Aug 17, 2009

Fixing it

The top of the water was warm. On the surface, for five or six inches where the sun struck, the pond water was warm and clear and Josiah could see right through it. He could see little air bubbles, like little exhales rising up towards the sun, and he could see bits of waving weed and floating, watery fur. Deeper was darker. And green, greener. The water went cold where it was murky, and he gasped as he went down.

He shouldn't of had to do this. This wasn't his job, his problem, what he should of had to fix. But there had been a fight about responsibility and blame where the one adult accused the other and the other said it should of been fixed before it got to here where it was a problem and the first one said yah well you know so much how come she got pregnant? and so he had yelled at them that he'd fucking fix it.

He said that word and his mother gasped his name, Josiah. But they'd all been thinking it.
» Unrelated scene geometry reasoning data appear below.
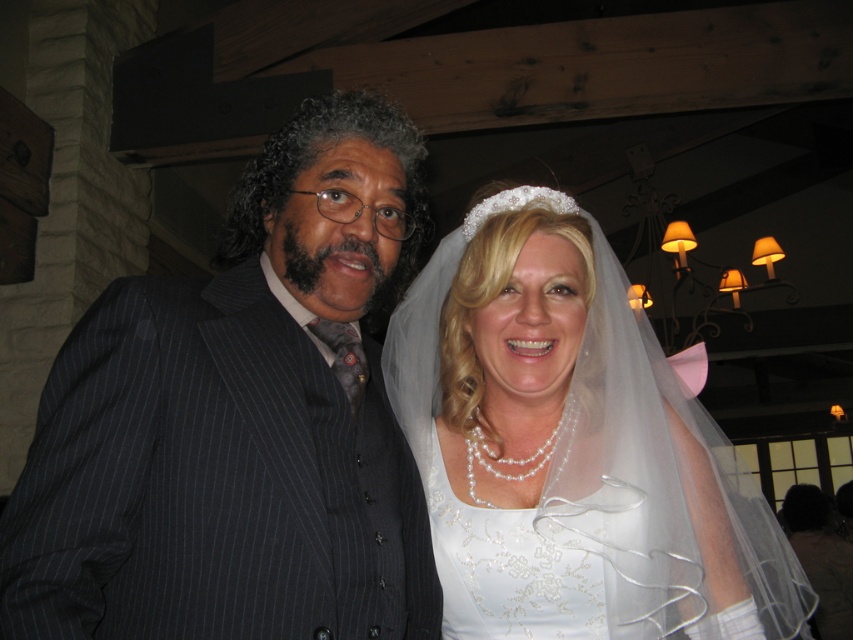
You are a photographer at a wedding reception. You need to capture a photo of the dark pinstripe suit at left and the white satin dress at center. The camera you are using has a minimum focus distance of 10 inches. Will you be able to focus on both subjects clearly?

The dark pinstripe suit at left and white satin dress at center are 11.22 inches apart from each other. Since the minimum focus distance is 10 inches, the camera can focus on both subjects clearly as the distance between them is greater than the required minimum.

You are a photographer at a wedding reception. You need to position the dark pinstripe suit at left and the white satin dress at center so that both are visible in the frame. Which one should you adjust to ensure they are both fully visible?

The dark pinstripe suit at left is shorter than the white satin dress at center, so you should lower the camera angle to accommodate the height difference and ensure both are fully visible.

You are a photographer at a wedding reception and need to position yourself to capture both the man in the dark pinstripe suit and the bride in the white wedding gown in a single shot. The man is located at point (354, 145) and the bride is at point (479, 516). Based on their positions, which person should you focus on first to ensure both are in frame?

You should focus on the bride at point (479, 516) first because point (354, 145) is closer to the viewer than point (479, 516). This means the man is nearer to you, so starting with the bride ensures you can adjust the camera to include both in the frame.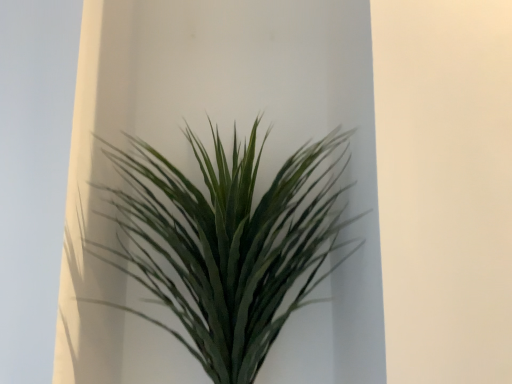
Question: Should I look upward or downward to see green matte plant at center?

Choices:
 (A) up
 (B) down

Answer: (B)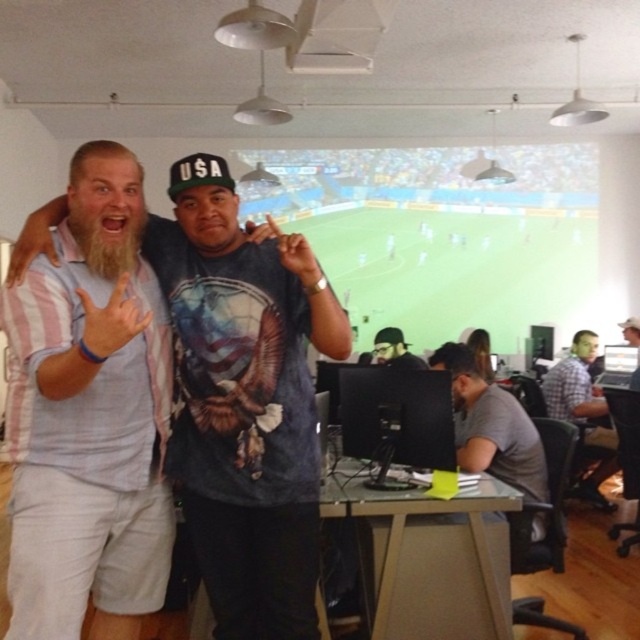
You are a photographer trying to capture a group photo of the light blue striped shirt at center and the plaid shirt at right. If your camera has a maximum focus range of 3 meters, will you be able to capture both subjects clearly in the same frame?

The distance between the light blue striped shirt at center and the plaid shirt at right is 3.65 meters. Since the camera can only focus up to 3 meters, the subjects are too far apart for both to be in clear focus simultaneously.

You are taking a photo of the white striped shirt at left and the dark gray knit cap at center. Which object will appear larger in your photo?

The white striped shirt at left appears larger in the photo because it is closer to the viewer than the dark gray knit cap at center.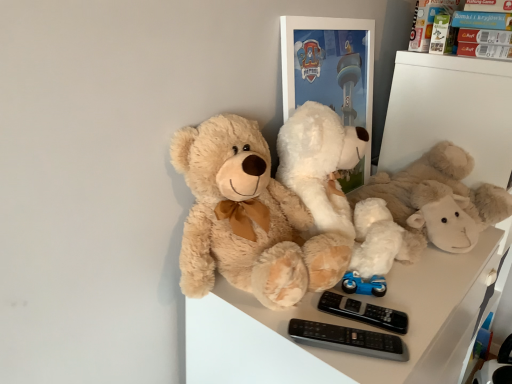
Question: Is white plush toy at center, which appears as the second teddy bear when viewed from the left, spatially inside fluffy beige teddy bear at center, the first teddy bear in the left-to-right sequence, or outside of it?

Choices:
 (A) inside
 (B) outside

Answer: (B)

Question: Is white plush toy at center, which appears as the second teddy bear when viewed from the left, in front of or behind fluffy beige teddy bear at center, the first teddy bear in the left-to-right sequence, in the image?

Choices:
 (A) behind
 (B) front

Answer: (A)

Question: Estimate the real-world distances between objects in this image. Which object is farther from the black plastic remote controls at lower center?

Choices:
 (A) fluffy beige teddy bear at center, the first teddy bear in the left-to-right sequence
 (B) black plastic remote at lower right
 (C) matte cardboard box at upper right
 (D) white plush toy at center, which appears as the first teddy bear when viewed from the right

Answer: (C)

Question: Which is farther from the white plush toy at center, which appears as the second teddy bear when viewed from the left?

Choices:
 (A) black plastic remote at lower right
 (B) matte cardboard box at upper right
 (C) black plastic remote controls at lower center
 (D) fluffy beige teddy bear at center, positioned as the second teddy bear in right-to-left order

Answer: (C)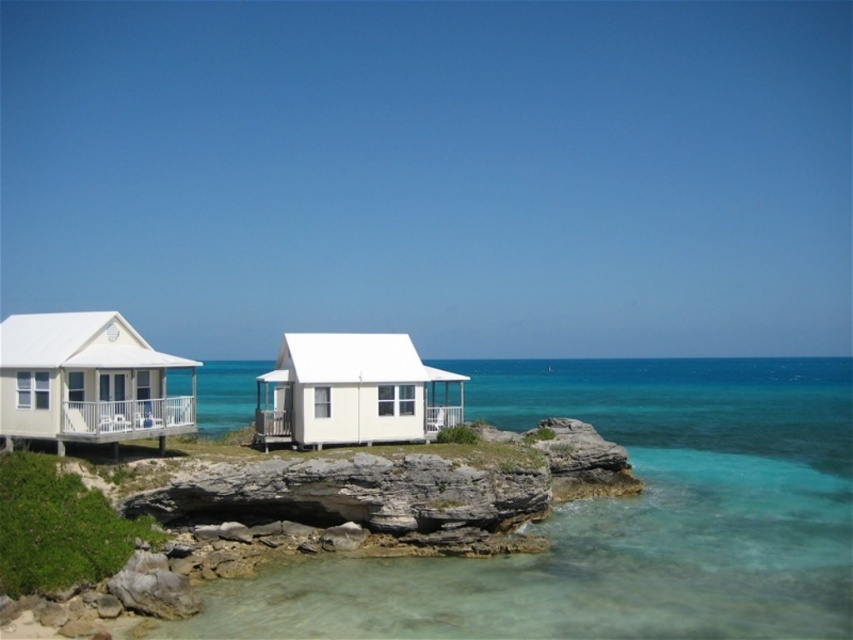
Question: Which object appears closest to the camera in this image?

Choices:
 (A) white matte cabin at center
 (B) white matte cabin at left
 (C) clear glass water at center

Answer: (C)

Question: Can you confirm if white matte cabin at left is positioned above white matte cabin at center?

Choices:
 (A) yes
 (B) no

Answer: (A)

Question: Is white matte cabin at left above white matte cabin at center?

The pressure built in his head as he swam down. The water was all dark, and green and thick, and got thicker and then the color was deeper and the light was only a few faint slanting shafts and a shadow on the side of the seaweed that slowly waved. The bottom was muddy. The water was murky with mud and the bottom was muck. The pond bottom was covered in six or so inches of it, rotted silt and sucking mud that stuck to the bag he grabbed. He touched down and kicked off, taking the bag back up with him. It was limp now. And heavy. He went back up towards the sun, towards the green light that wavered in the water. He exhaled and the bubbles surrounded his face and filled with the light, inflating with it and rushing up to the air to explode and pop and escape into nothing.

He followed the bubbles up from the bottom and sucked in air when he came up out of the pond. His hair was wet in his face. He shook his head and wiped the pond water out of his eyes and came out, carrying the pillowcase bag. It was heavy now. The rock in the bottom and the bodies were still, soaked and still, stiff with their tiny lungs full of water. He dropped the bag. He didn't want to open it, but also he did. He felt somebody should. Somebody should look it in the face if it had to be done. And so he opened the bag and looked at the kittens that looked liked they were crying when they died. Their fur was matted and bunched up, wet, like laundry that hadn't been wrung. They were all very small. Their eyes and mouths were all open.

It's stupid, he thought. It's stupid that this has to be fixed. Then he went to get the shovel from the garage.